Please go through the rows below and pull out every line that contains the word "productivity", copying each one in full.

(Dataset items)
[Start of Attachment]
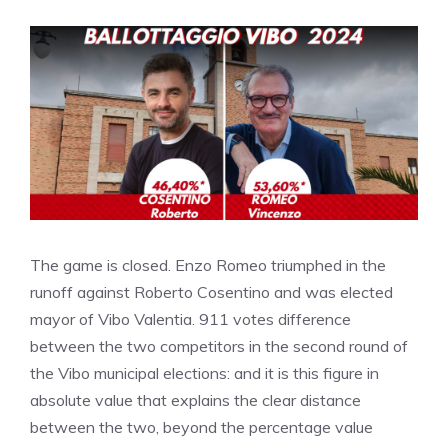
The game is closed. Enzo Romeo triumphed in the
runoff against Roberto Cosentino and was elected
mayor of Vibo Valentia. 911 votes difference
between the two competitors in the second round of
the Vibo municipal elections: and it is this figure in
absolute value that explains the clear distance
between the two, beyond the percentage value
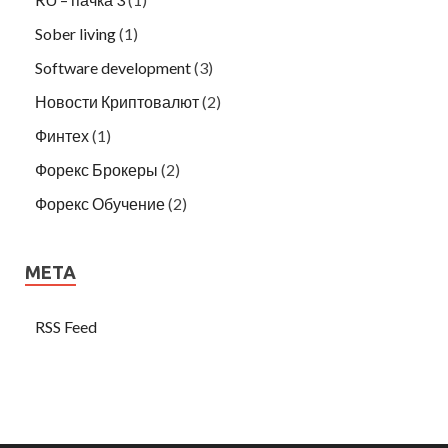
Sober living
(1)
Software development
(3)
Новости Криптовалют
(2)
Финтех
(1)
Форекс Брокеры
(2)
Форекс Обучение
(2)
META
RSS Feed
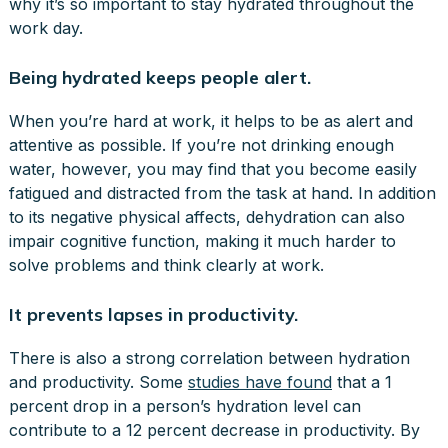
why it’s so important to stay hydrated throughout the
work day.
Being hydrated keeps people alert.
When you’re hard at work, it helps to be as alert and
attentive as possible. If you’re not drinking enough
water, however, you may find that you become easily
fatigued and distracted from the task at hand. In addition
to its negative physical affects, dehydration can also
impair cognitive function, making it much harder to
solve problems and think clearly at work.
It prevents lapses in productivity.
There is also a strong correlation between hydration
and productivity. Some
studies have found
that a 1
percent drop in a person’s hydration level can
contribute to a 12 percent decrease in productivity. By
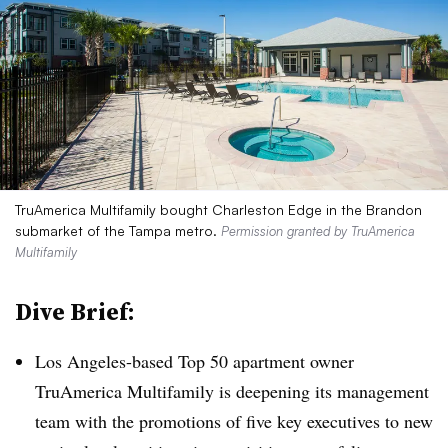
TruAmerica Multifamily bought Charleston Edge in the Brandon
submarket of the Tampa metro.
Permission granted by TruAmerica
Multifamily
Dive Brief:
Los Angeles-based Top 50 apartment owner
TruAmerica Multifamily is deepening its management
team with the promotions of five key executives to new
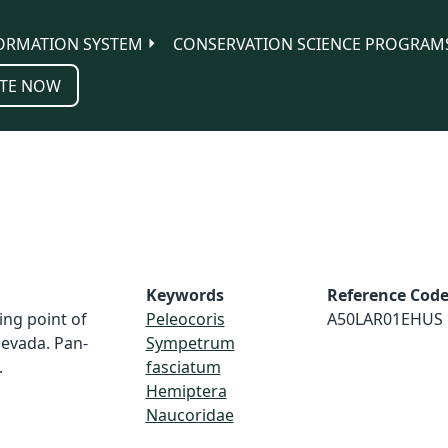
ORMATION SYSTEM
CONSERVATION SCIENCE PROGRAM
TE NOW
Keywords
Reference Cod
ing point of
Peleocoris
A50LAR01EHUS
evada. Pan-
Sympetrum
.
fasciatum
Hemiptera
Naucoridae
[End of Attachment]
> **WRITTEN ANSWER**:
It prevents lapses in productivity.
and productivity. Some
contribute to a 12 percent decrease in productivity. By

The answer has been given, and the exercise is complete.